Events

Emergent and Unconventional Ordering in Thin-film Materials

Lecture / Panel
 
For NYU Community

Headshot of Jon Spanier

Speaker

Jonathan E. Spanier

Drexel University

 

Abstract

Emergent and Unconventional Ordering in Thin-film Materials

Ordering in solids, including cation arrangement, electronic charge and spin, lattice distortions, and their couplings, governs the behavior of many functional materials. These intertwined degrees of freedom define an energy landscape in which boundary conditions reorganize structure and emergent properties. Thin-film synthesis provides a direct means to reshape that landscape.
Thermodynamic and kinetic control during epitaxial growth enables phases and responses inaccessible in bulk equilibrium form. Epitaxial stabilization can shift structural and ferroelectric phase boundaries, allowing a phase normally confined to higher temperatures to emerge at unexpectedly low temperature.
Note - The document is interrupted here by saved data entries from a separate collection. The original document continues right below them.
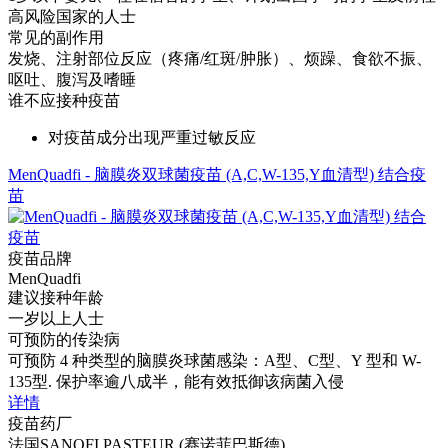
高风险国家的人士
常见的副作用
发烧、注射部位反应（疼痛/红斑/肿胀）、烦躁、食欲不振、
呕吐、腹泻及嗜睡
谁不应接种疫苗
对疫苗成分出现严重过敏反应
MenQuadfi - 脑膜炎双球菌疫苗 (A,C,W-135,Y血清型) 结合疫
苗
疫苗品牌
MenQuadfi
建议接种年龄
一岁以上人士
可预防的传染病
可预防 4 种类型的脑膜炎球菌感染：A型、C型、Y 型和 W-
135型. 保护率逾八成半，能有效抵御该病菌入侵
详情
疫苗药厂
法国SANOFI PASTEUR (赛诺菲巴斯德)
Refined growth can also produce exceptional interfacial crystalline quality in a ferroelectric nitride, minimizing extrinsic effects and revealing intrinsic response. These cases illustrate how synthesis reshapes phase stability and exposes fundamental material behavior.
Strain-engineered oxide thin films further host emergent polar textures arising from competing instabilities. Combining advanced characterization with multi-scale modeling, we probe how cation chemistry and epitaxial constraint govern unconventional ferroic and multiferroic phase evolution and enable reconfigurable polar states. Together, these studies demonstrate how controlling correlated order provides a pathway to discovering and engineering functional states in solids, with implications for low-energy electronics and quantum information technologies.
 

Bio

Dr. Jonathan E. Spanier is the Hess Family Chair Professor in Engineering and Physics at Drexel University, where he also serves, since 2020, as Department Head of Mechanical Engineering and Mechanics. He received his Ph.D. in Applied Physics from Columbia University and completed postdoctoral fellowship in physical chemistry at Harvard University before joining the Drexel faculty in 2003. Prior to his academic career, he held research and technical staff positions at the U.S. Naval Research Laboratory in physical acoustics and in the semiconductor industry. Dr. Spanier received the Army Research Office Young Investigator Award, the Presidential Early Career Award for Scientists and Engineers, the Distinguished Service Award from the Louis R. Stokes Alliance for Minority Participation, and a Japan Trust International Research Cooperation Fellowship from the National Institute of Information and Communications Technology, during which he served as a visiting scientist at Fujitsu. A participant in the NAE Frontiers of Engineering, Dr. Spanier was elected Fellow of the American Physical Society, Division of Materials Physics, in 2016 and Fellow of the American Association for the Advancement of Science in 2024.